Activity:
Omit the pictures, then reproduce every remaining record exactly.

★ ★ ★ ★ ★

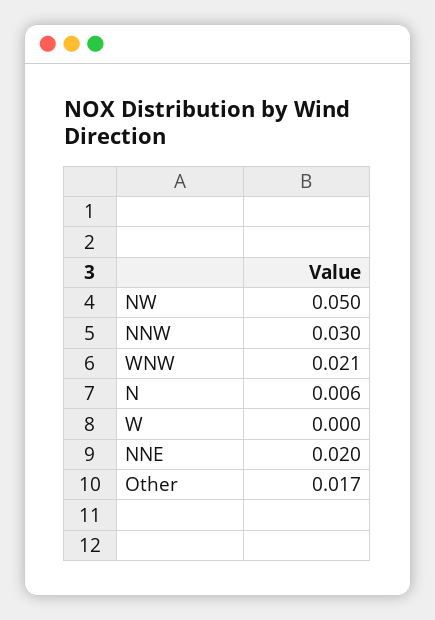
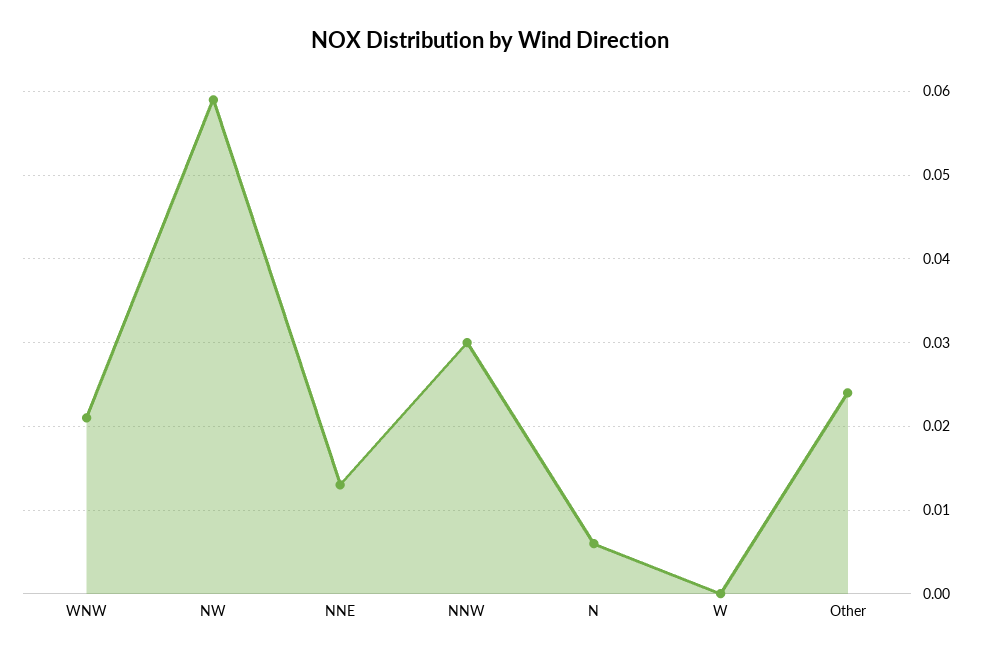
  {
-   "NW": 0.05,
+   "NW": 0.059,
    "NNW": 0.03,
    "WNW": 0.021,
    "N": 0.006,
    "W": 0,
-   "NNE": 0.02,
+   "NNE": 0.013,
-   "Other": 0.017
+   "Other": 0.024
  }

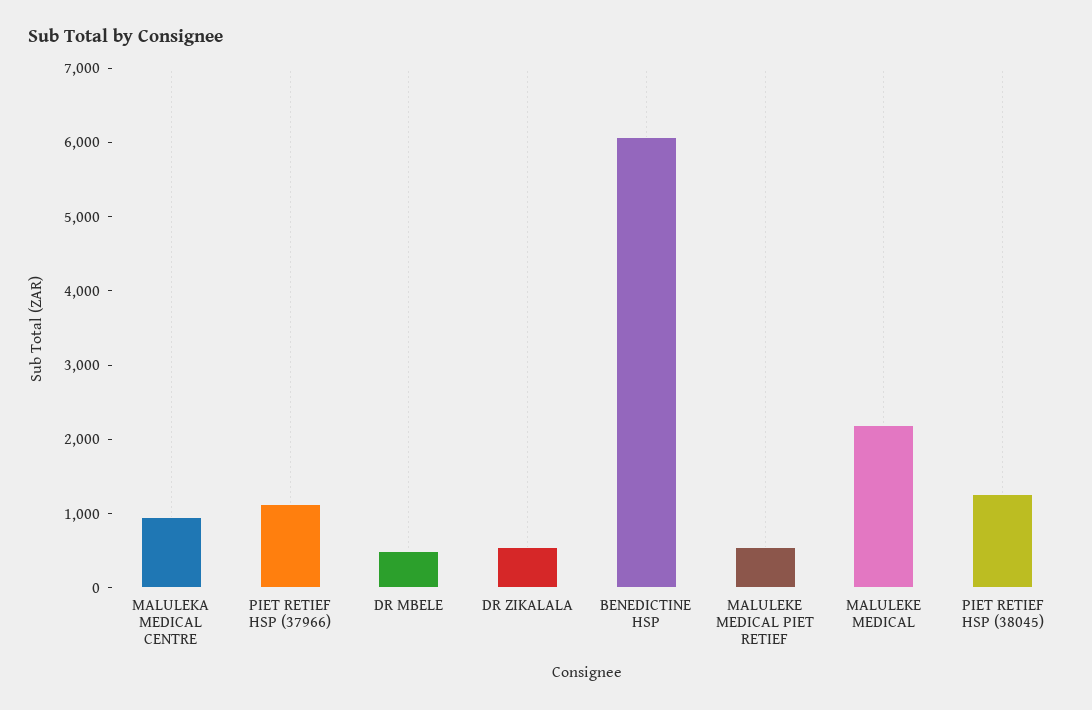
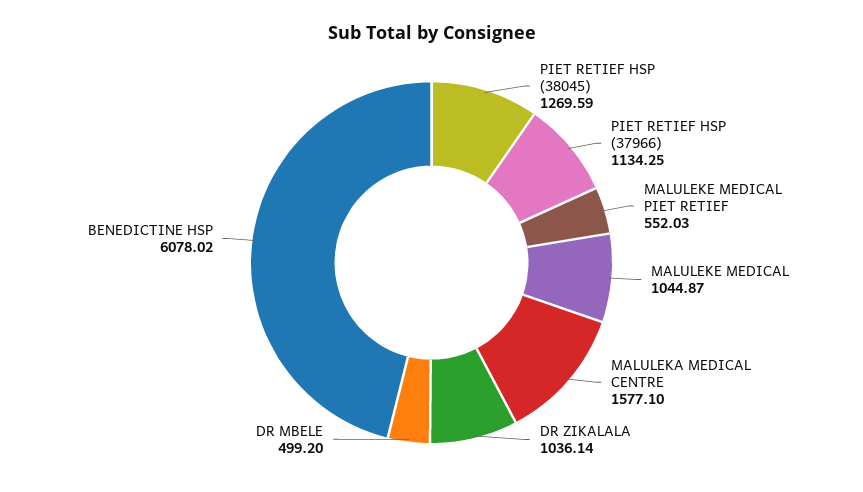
  {
-   "MALULEKA MEDICAL CENTRE": 1000,
+   "MALULEKA MEDICAL CENTRE": 1577.1,
    "PIET RETIEF HSP (37966)": 1134.25,
    "DR MBELE": 499.2,
-   "DR ZIKALALA": 600,
+   "DR ZIKALALA": 1036.14,
    "BENEDICTINE HSP": 6078.02,
    "MALULEKE MEDICAL PIET RETIEF": 552.03,
-   "MALULEKE MEDICAL": 2200,
+   "MALULEKE MEDICAL": 1044.87,
    "PIET RETIEF HSP (38045)": 1269.59
  }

★ ★ ★ ★ ★

Response to this exercise:
  {
-   "NW": 0.05,
+   "NW": 0.059,
    "NNW": 0.03,
    "WNW": 0.021,
    "N": 0.006,
    "W": 0,
-   "NNE": 0.02,
+   "NNE": 0.013,
-   "Other": 0.017
+   "Other": 0.024
  }

  {
-   "MALULEKA MEDICAL CENTRE": 1000,
+   "MALULEKA MEDICAL CENTRE": 1577.1,
    "PIET RETIEF HSP (37966)": 1134.25,
    "DR MBELE": 499.2,
-   "DR ZIKALALA": 600,
+   "DR ZIKALALA": 1036.14,
    "BENEDICTINE HSP": 6078.02,
    "MALULEKE MEDICAL PIET RETIEF": 552.03,
-   "MALULEKE MEDICAL": 2200,
+   "MALULEKE MEDICAL": 1044.87,
    "PIET RETIEF HSP (38045)": 1269.59
  }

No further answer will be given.